Thugs in red overalls desecrate Steve Biko’s black pride legacy
EFF makes mockery of legitimate protest against Clicks' racist advert about black women's hair with criminal acts
Tomorrow marks the 43rd anniversary of the murder – at the hands of the police – of one of the black community’ foremost thinkers, Bantu Stephen Biko.
Steve Biko, as he was better known, had not planted any bomb, had not petrol-bombed any government building, and had not shot a government official.
All he had done was to call on black people to take pride in who they are, to take charge of their destiny.
Under the banner of Black People’s Programmes, the campaign started in his hometown of Ginsberg, Eastern Cape, with people cleaning up their neighbourhood, growing their vegetables, establishing their own clinic.
The idea was to spread the campaign countrywide, culminating in black people writing their history, promoting their languages, gaining back their land, establishing their own schools, and other tools and institutions of development without government support.
The Afrikaners – who had wrestled themselves out of English oppression by using the same tactics of selfreliance through building their own institutions – immediately recognised the potency of Biko’s efforts.
A proud, unified, selfsufficient black community was a threat bigger than a bunch of AK47-wielding gangs.
So they killed him on September 12 1977. They immediately banned organisations driven by his philosophy.
Because history does not like vacuums, with the disappearance of Black Consciousness as the rallying front for black people, the likes of Mangosuthu Buthelezi, Kaizer Matanzima and other fellow surrogates of the apartheid regime took the gap.
Suddenly, Zulu nationalism of the worst kind took root, as did all manner of “nationalisms” promoting the basest ethnic proclivities.
All of these were sold as expression of black pride. The distortion of Black Consciousness reached its dangerous low with the emergence of the thugs in red overalls.
The Clicks imbroglio is a legitimate issue to organise black people around. With that series of adverts Clicks insulted the entire black population.
And, let’s face it: Clicks only added petrol to a fire that had been smouldering for some time.
There is anger in the land. Anger about government corruption, anger stemming out of job losses as a result of Covid-19.
Until the Clicks debacle, this anger had not found an outlet. This week it did.
People sitting comfortably in their air-conditioned offices proclaim that the protest was irrational.
Anger can never be put on a continuum and be measured for rationality. Rage is rage.
Whatever damage Clicks sustains this week – both physically and reputationally – is well deserved.
You have to respect black people, firstly because they are human beings, but secondly because they are your customers.
I don’t want to get into the side issue about black women having lost love for their natural hair. It’s a whole different debate.
When you suggest in your adverts that black hair is bad, and the hair to aspire to is white straight hair, you are sending a subliminal message to young black people, teaching them to hate themselves.
This fits in with the agenda of perpetuating mental slavery in the absence of laws that would otherwise continue the subjugation of black people.

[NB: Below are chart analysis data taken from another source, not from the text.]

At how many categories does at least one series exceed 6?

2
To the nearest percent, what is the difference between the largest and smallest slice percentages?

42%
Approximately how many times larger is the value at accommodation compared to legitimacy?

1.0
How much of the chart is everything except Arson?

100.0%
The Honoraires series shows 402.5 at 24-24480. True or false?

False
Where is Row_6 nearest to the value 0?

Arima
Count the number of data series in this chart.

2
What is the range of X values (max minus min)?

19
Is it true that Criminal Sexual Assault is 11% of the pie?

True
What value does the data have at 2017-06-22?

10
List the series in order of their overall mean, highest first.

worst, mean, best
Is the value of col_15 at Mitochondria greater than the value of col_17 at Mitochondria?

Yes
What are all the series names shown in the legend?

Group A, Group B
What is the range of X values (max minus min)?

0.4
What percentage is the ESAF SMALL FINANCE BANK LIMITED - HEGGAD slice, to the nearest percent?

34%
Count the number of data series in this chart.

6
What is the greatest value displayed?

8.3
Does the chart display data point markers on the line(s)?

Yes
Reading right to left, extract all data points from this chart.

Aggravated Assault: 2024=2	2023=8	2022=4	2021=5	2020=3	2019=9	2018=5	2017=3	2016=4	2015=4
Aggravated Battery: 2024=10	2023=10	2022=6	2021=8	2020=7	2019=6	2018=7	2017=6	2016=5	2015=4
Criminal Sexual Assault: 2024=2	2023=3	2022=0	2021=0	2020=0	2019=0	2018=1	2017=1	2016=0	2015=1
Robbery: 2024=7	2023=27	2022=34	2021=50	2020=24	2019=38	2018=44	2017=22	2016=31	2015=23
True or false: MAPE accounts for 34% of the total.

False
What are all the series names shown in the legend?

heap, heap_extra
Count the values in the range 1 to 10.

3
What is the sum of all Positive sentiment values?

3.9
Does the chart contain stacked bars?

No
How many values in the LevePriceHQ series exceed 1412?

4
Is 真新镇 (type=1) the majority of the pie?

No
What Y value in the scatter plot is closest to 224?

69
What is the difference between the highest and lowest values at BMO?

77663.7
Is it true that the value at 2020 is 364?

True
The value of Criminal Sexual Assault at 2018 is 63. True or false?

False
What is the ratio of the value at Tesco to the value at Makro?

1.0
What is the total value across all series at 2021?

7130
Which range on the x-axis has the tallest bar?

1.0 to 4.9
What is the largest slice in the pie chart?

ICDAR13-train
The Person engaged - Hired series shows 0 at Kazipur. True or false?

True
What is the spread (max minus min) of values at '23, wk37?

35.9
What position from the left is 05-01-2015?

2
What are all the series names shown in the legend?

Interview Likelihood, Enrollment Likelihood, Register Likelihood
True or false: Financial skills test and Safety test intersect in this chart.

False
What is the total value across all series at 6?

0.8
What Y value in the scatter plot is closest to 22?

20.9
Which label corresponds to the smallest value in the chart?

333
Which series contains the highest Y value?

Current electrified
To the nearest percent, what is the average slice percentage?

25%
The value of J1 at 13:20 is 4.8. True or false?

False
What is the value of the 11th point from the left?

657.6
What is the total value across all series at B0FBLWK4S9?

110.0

So, yes, the Clicks protest was and still is legitimate. It’s every black person’s struggle, whether they realise it or not.
Yet the thugs in red overalls have made it all about them. This week they abused and attacked the very people they are supposed to be fighting on behalf of – poor black people.
After sexually harassing a black woman, after trashing the shops, in the process robbing some of these poor black people of an income, the thugs in red overalls got into their expensive cars.
They drove to wherever they sit to drink their expensive booze, laughing at how easy it is to manipulate the masses, after which they went home to dream middleclass dreams, behind tall walls.
Shame on the clowns in red overalls for desecrating Steve Bantu Biko’s legacy.